From day one at Energized Work we lived by the agile manifesto principle that “our highest priority is to satisfy the customer through early and continuous delivery of valuable software”. However, as our approach has matured and evolved we realised that it is a somewhat simplistic statement and being able to objectively evaluate what is of value in a way that is testable and measurable is essential to success.
It is simplistic because there are, invariably, multiple stakeholders who need to be satisfied or are impacted in some way by any software delivery. We must therefore have the means to make effective prioritisation and design trade-off decisions to meet our stakeholder needs so they get the biggest “bang for buck” from our time and efforts.
Objectivity is required because balancing the needs of all our stakeholders is extremely difficult unless we can have rational, constructive, conversations to agree on how valuable a particular need is in comparison to another. Defining value requires us to be able to agree on the facts, explain our reasoning and capture our critical assumptions.
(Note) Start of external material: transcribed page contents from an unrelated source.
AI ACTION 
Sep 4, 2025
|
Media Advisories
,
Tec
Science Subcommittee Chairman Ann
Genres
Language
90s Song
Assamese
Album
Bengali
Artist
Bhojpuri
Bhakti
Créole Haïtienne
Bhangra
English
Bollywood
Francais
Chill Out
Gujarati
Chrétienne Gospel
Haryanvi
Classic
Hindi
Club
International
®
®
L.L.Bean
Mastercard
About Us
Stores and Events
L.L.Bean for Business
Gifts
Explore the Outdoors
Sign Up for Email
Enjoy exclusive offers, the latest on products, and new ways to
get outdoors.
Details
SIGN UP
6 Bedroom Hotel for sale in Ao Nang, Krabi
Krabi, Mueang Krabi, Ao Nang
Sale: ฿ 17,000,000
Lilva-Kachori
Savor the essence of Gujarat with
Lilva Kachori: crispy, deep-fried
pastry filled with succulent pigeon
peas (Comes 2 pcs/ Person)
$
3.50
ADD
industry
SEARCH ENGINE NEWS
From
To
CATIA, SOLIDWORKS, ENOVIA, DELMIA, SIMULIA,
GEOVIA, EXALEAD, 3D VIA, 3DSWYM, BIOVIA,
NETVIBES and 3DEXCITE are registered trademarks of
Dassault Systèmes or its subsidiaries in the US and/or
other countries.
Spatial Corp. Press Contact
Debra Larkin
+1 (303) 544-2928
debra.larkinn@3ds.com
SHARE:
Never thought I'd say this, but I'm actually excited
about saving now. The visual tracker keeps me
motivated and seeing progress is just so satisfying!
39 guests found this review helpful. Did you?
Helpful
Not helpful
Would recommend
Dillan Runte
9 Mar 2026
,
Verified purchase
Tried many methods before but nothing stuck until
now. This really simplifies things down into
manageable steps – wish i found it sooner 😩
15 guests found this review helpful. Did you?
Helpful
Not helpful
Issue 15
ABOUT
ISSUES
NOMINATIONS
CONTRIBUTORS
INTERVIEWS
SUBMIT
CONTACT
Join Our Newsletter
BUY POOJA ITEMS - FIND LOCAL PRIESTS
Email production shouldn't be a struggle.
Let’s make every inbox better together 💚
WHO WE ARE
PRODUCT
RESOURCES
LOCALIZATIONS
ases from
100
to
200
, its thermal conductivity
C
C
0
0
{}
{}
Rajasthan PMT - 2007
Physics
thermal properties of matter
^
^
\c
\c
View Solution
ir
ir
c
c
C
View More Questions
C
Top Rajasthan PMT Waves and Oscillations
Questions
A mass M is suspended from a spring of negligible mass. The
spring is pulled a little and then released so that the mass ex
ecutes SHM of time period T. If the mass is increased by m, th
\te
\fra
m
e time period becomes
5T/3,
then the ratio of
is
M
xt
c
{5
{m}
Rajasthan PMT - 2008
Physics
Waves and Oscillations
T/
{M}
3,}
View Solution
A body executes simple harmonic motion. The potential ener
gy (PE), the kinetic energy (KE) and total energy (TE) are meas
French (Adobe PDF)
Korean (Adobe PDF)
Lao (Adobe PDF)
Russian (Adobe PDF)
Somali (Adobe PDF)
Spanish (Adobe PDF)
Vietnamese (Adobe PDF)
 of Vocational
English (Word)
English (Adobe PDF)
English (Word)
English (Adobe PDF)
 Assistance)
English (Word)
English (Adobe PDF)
Our definitions of value must be testable and measurable to make our prioritisation method meaningful and effective. As decision theory expert Douglas Hubbard points out at the start of this talk, decisions made on the basis of expert intuition, consensus voting or arbitrary scoring methods might make you feel more confident about your decisions but it probably won’t make them more effective. A more scientific, data-driven method is therefore required.
With these key realisations and having been inspired by Tom Gilb’s Competitive Engineering we have adopted an outcome-based and data-driven approach where we define the underlying needs of our client’s (and their stakeholders) in clear and unambiguous terms, but most importantly in a way that can be tested and measured. I will talk more about how we do this in future posts.
Committing in the contract
As we started to run more and more engagements toward measurable stakeholder outcomes we came to the conclusion that we could go a step further and make this a part of the commercial agreements with our clients. This has in fact been a strategic decision for Energized Work. We believe, like Tom Gilb does, that there are many benefits for our clients and ourselves. But primarily, our view is that outcomes-based contracts, where a significant part of our fee is tied to meeting those outcomes, ensures that the responsibility and risk of delivering value in a project is shared fairly between client and supplier.
To close, I invite you to try a small thought experiment based on the opening quote of this post. What if you changed the word “buy” to “invest”? How would that change your perspective and how might it make you think differently software contracts?
Here’s my attempt: “When you invest in something, you ….”
… you want a good return on your investment
… and you understand that nothing is absolutely certain and there are no guarantees
… and that the potential return on your investment should be high enough to outweigh the risks
… and that anyone you are investing with or in should have their interests aligned with your own and share the risks (and rewards)
Does this make sense? If so, how would you manage an investment in software to deliver a return on your investment?